### Assignment 1
Quote the news excerpt about addiction and Tu-Endie-Wei State Park in full, with no changes.

In March, addiction was front and center with a special town hall meeting held on opiate abuse in Point Pleasant. “We need you all together to help us, to help others. We’re not bad people, we just make dumb decisions, that’s all.” So said Matt Young, a recovering addict who addressed those gathered at the town hall meeting on opiate abuse led by Tim White from Prestera and sponsored by the Mason County Prevention Coalition and Loved Ones Support Group.
Conducted at Main Street Baptist Church, many from the recovery, law enforcement, faith and health care communities gathered, as did those from local government and residents who wanted to be more involved and informed about the epidemic. The meeting consisted of a brief video presentation and a question-and-answer period with a panel made up of Sheriff Greg Powers, Prosecutor Craig Tatterson, Young, then-Mason County Health Department Administrator Diana Riddle, Mason County Day Report Director Steve Presley and a representative from Prestera Center in Point Pleasant.
Also in March, Point Pleasant City Council was the latest entity to agree to draft a resolution supporting the continued operation of Tu-Endie-Wei State Park by the State of West Virginia. Diana Johnson, who is a local park advocate, member of the Col. Charles Lewis Chapter NSDAR and organizer of the annual Battle Days event which utilizes the park, appeared before city council and other entities, to stress her concerns about the park’s possible closure.
The park being on the chopping block all centered around a member of the legislature asking for information from various state agencies for possible fiscal solutions if faced with a hypothetical 6.5 percent additional cut in the 2016-17 budget. One of the hypothetical remedies, according to an article published by the Charleston Gazette-Mail, was to close or operate unstaffed, several state parks, including Tu-Endie-Wei. The park was saved from last year’s budget cuts and with the legislative session set to begin, many will be watching how the state can save money without affecting the historic park in downtown Point Pleasant.

### Assignment 2
From the records below, print the part that opens with the line containing "### 5. 처리 로직 및 비즈니스 규칙" and closes with the line containing "- (각 연동 기능별로 상세한 자동 분개 규칙 정의 필요)", both of those lines included, and nothing else.

### Material provided

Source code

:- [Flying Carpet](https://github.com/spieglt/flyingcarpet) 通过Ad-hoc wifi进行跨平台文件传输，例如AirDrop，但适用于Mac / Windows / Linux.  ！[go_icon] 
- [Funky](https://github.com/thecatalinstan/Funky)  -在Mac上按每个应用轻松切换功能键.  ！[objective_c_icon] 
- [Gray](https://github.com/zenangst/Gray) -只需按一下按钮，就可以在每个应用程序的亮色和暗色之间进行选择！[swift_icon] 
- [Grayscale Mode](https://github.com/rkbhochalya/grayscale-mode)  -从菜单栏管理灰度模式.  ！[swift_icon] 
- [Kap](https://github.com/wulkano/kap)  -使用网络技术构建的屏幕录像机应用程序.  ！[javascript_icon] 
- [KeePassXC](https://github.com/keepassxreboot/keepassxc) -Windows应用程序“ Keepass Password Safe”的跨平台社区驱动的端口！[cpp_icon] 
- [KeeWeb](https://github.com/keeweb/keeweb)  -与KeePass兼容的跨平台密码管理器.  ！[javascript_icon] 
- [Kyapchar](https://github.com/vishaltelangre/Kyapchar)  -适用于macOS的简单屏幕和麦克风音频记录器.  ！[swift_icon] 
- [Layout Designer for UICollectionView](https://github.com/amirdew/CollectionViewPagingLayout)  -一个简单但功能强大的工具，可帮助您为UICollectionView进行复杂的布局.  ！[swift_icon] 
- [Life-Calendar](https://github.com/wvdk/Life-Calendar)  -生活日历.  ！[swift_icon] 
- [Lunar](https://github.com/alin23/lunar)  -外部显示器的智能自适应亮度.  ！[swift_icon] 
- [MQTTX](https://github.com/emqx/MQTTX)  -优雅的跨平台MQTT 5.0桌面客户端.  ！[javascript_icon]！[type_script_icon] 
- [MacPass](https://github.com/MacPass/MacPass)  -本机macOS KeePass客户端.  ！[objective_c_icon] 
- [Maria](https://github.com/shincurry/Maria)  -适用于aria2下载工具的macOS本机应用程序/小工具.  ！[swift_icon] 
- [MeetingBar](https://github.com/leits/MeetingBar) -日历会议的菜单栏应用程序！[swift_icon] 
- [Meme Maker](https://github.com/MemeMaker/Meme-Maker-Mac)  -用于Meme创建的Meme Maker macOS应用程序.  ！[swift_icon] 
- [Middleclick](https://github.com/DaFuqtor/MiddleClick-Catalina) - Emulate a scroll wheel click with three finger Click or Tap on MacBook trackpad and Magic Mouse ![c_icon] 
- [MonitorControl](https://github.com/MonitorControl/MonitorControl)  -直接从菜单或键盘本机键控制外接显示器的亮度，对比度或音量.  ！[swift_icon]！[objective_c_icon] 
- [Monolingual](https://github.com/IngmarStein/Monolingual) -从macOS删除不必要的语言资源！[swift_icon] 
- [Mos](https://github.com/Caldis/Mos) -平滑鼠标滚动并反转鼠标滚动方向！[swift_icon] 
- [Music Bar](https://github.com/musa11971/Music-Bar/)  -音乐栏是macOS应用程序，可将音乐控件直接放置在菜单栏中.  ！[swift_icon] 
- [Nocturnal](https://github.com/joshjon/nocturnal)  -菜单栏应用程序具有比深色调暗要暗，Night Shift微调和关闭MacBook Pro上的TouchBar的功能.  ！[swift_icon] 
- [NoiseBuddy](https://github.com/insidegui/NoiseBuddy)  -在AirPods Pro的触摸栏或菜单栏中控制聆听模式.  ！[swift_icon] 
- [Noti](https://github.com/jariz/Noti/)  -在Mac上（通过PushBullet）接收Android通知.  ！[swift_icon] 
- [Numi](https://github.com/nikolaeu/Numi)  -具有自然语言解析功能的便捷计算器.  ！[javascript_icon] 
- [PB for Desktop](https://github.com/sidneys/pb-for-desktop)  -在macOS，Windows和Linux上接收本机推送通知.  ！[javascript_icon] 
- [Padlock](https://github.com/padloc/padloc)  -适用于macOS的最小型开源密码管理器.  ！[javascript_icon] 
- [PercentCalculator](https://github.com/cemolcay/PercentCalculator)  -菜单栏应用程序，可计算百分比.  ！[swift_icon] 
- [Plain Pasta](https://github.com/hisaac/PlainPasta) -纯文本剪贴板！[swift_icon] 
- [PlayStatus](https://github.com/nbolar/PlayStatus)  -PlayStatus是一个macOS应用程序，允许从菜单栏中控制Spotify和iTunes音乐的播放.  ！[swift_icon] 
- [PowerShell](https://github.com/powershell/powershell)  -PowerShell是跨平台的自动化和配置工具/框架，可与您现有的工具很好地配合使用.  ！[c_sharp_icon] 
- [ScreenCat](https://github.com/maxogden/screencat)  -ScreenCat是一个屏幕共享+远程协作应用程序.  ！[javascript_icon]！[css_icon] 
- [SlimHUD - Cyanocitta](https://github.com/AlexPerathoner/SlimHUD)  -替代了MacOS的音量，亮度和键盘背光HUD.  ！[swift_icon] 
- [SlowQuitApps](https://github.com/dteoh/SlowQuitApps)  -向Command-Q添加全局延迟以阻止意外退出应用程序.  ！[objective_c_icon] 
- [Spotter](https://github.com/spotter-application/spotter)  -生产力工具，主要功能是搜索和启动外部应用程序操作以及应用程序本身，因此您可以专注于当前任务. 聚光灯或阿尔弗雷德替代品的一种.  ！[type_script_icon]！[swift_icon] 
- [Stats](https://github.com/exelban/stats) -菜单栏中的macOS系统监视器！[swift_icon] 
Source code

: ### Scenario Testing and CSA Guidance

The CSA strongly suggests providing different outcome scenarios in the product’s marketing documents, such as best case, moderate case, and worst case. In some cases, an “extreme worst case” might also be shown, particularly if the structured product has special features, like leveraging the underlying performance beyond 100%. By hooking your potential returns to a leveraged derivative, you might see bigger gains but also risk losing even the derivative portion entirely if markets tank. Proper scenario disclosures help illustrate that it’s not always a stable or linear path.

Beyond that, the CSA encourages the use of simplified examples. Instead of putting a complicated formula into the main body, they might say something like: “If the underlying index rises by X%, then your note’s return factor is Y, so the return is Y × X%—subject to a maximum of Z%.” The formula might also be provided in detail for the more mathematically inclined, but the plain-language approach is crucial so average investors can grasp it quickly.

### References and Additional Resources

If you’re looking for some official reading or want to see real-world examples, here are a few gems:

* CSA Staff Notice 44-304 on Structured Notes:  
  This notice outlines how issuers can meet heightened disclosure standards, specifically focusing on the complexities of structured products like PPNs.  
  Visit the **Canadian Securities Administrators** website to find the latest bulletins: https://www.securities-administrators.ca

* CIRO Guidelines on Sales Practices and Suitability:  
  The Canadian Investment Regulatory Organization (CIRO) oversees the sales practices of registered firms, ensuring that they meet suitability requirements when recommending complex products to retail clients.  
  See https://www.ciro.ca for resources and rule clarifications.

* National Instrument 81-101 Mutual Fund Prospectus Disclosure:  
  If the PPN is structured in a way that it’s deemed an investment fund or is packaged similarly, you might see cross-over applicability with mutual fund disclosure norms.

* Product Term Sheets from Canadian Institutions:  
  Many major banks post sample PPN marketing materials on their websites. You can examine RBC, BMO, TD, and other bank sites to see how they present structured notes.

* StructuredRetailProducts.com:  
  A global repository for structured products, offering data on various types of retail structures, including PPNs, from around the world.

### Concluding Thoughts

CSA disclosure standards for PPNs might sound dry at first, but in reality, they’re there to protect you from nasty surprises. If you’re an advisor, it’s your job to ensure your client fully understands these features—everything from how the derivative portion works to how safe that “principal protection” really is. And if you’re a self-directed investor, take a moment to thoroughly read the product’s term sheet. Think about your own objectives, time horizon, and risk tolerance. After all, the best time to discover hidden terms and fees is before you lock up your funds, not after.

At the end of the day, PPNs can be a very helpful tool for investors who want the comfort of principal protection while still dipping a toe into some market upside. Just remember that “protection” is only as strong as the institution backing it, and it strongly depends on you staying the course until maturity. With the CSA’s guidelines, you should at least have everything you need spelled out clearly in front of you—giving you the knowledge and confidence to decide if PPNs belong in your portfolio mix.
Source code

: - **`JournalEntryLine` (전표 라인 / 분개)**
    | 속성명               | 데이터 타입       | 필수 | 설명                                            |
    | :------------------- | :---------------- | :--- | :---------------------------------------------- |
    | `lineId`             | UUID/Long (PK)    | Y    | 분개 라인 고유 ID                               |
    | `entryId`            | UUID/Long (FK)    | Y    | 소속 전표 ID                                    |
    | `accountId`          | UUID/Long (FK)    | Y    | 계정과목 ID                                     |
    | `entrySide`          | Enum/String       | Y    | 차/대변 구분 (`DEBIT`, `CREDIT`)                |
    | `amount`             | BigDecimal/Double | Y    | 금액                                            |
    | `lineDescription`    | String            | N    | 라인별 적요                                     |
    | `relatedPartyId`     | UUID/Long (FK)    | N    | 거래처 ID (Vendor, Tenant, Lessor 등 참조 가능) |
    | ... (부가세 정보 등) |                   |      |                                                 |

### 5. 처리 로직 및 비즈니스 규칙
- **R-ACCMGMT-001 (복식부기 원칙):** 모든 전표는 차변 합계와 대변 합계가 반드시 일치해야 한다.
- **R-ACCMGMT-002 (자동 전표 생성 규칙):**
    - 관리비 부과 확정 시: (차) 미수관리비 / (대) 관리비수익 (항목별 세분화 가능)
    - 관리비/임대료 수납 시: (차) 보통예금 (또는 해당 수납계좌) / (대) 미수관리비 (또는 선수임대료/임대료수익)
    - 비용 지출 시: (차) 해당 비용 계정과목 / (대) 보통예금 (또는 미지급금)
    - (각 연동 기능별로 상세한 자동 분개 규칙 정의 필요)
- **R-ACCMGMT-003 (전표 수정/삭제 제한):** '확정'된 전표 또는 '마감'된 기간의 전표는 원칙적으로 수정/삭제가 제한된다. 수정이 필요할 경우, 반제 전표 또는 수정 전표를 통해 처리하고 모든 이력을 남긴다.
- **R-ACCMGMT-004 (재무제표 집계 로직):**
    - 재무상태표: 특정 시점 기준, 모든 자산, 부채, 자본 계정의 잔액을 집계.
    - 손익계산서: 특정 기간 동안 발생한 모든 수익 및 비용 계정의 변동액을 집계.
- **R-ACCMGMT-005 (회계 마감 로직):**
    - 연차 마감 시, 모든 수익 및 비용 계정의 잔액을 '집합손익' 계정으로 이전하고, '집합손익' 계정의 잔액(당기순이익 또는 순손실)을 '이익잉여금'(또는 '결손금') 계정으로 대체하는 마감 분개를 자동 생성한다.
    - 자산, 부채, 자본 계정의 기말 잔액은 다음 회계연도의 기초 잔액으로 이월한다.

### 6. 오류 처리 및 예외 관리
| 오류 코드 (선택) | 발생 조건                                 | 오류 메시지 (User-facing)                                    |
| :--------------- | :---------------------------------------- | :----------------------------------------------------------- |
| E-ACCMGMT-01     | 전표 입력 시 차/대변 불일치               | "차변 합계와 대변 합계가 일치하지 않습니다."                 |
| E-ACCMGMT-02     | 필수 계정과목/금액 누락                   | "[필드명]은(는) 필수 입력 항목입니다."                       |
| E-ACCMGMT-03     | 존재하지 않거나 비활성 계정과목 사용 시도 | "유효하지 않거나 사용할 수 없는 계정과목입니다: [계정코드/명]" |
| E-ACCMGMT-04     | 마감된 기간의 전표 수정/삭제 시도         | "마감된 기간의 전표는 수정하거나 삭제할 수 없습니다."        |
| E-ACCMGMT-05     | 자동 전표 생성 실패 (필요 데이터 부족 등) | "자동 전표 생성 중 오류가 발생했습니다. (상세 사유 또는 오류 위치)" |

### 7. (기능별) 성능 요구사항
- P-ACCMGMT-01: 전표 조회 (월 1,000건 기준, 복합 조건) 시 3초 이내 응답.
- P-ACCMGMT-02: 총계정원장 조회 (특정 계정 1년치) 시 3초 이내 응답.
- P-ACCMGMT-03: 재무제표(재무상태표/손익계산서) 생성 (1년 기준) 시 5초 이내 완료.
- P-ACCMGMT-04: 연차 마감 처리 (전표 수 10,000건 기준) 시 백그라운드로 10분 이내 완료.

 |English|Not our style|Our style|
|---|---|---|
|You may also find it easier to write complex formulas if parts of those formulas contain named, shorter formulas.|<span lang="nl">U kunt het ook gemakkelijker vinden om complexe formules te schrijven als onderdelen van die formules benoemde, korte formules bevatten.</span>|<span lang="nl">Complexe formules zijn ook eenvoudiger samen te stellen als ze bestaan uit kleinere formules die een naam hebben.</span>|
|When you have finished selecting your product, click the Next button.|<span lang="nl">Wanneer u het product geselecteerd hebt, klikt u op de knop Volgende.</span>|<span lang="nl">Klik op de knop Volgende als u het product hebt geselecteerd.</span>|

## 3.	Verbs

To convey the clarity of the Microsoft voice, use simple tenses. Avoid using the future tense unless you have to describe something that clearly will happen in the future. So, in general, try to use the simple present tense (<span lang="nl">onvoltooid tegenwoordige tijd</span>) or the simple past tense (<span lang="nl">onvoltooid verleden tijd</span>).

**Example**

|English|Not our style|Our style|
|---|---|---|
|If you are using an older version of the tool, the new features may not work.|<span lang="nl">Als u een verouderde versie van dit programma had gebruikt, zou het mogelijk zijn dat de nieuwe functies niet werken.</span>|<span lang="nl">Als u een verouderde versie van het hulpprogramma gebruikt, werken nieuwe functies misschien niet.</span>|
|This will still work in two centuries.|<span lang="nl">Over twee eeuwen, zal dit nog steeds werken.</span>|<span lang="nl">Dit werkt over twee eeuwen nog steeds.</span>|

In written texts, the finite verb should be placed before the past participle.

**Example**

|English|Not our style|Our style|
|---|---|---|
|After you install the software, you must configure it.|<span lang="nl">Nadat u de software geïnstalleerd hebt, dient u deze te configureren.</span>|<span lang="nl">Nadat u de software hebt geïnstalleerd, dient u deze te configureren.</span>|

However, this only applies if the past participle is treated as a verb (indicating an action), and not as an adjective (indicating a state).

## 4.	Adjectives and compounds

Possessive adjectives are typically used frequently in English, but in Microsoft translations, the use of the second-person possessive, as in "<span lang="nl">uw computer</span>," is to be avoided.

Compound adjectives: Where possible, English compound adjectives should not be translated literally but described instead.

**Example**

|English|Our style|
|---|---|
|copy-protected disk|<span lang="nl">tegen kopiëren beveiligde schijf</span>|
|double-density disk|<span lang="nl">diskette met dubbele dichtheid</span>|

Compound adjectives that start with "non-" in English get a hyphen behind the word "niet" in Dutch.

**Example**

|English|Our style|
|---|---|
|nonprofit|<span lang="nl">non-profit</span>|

### Task response 1
In March, addiction was front and center with a special town hall meeting held on opiate abuse in Point Pleasant. “We need you all together to help us, to help others. We’re not bad people, we just make dumb decisions, that’s all.” So said Matt Young, a recovering addict who addressed those gathered at the town hall meeting on opiate abuse led by Tim White from Prestera and sponsored by the Mason County Prevention Coalition and Loved Ones Support Group.
Conducted at Main Street Baptist Church, many from the recovery, law enforcement, faith and health care communities gathered, as did those from local government and residents who wanted to be more involved and informed about the epidemic. The meeting consisted of a brief video presentation and a question-and-answer period with a panel made up of Sheriff Greg Powers, Prosecutor Craig Tatterson, Young, then-Mason County Health Department Administrator Diana Riddle, Mason County Day Report Director Steve Presley and a representative from Prestera Center in Point Pleasant.
Also in March, Point Pleasant City Council was the latest entity to agree to draft a resolution supporting the continued operation of Tu-Endie-Wei State Park by the State of West Virginia. Diana Johnson, who is a local park advocate, member of the Col. Charles Lewis Chapter NSDAR and organizer of the annual Battle Days event which utilizes the park, appeared before city council and other entities, to stress her concerns about the park’s possible closure.
The park being on the chopping block all centered around a member of the legislature asking for information from various state agencies for possible fiscal solutions if faced with a hypothetical 6.5 percent additional cut in the 2016-17 budget. One of the hypothetical remedies, according to an article published by the Charleston Gazette-Mail, was to close or operate unstaffed, several state parks, including Tu-Endie-Wei. The park was saved from last year’s budget cuts and with the legislative session set to begin, many will be watching how the state can save money without affecting the historic park in downtown Point Pleasant.

### Task response 2
### 5. 처리 로직 및 비즈니스 규칙
- **R-ACCMGMT-001 (복식부기 원칙):** 모든 전표는 차변 합계와 대변 합계가 반드시 일치해야 한다.
- **R-ACCMGMT-002 (자동 전표 생성 규칙):**
    - 관리비 부과 확정 시: (차) 미수관리비 / (대) 관리비수익 (항목별 세분화 가능)
    - 관리비/임대료 수납 시: (차) 보통예금 (또는 해당 수납계좌) / (대) 미수관리비 (또는 선수임대료/임대료수익)
    - 비용 지출 시: (차) 해당 비용 계정과목 / (대) 보통예금 (또는 미지급금)
    - (각 연동 기능별로 상세한 자동 분개 규칙 정의 필요)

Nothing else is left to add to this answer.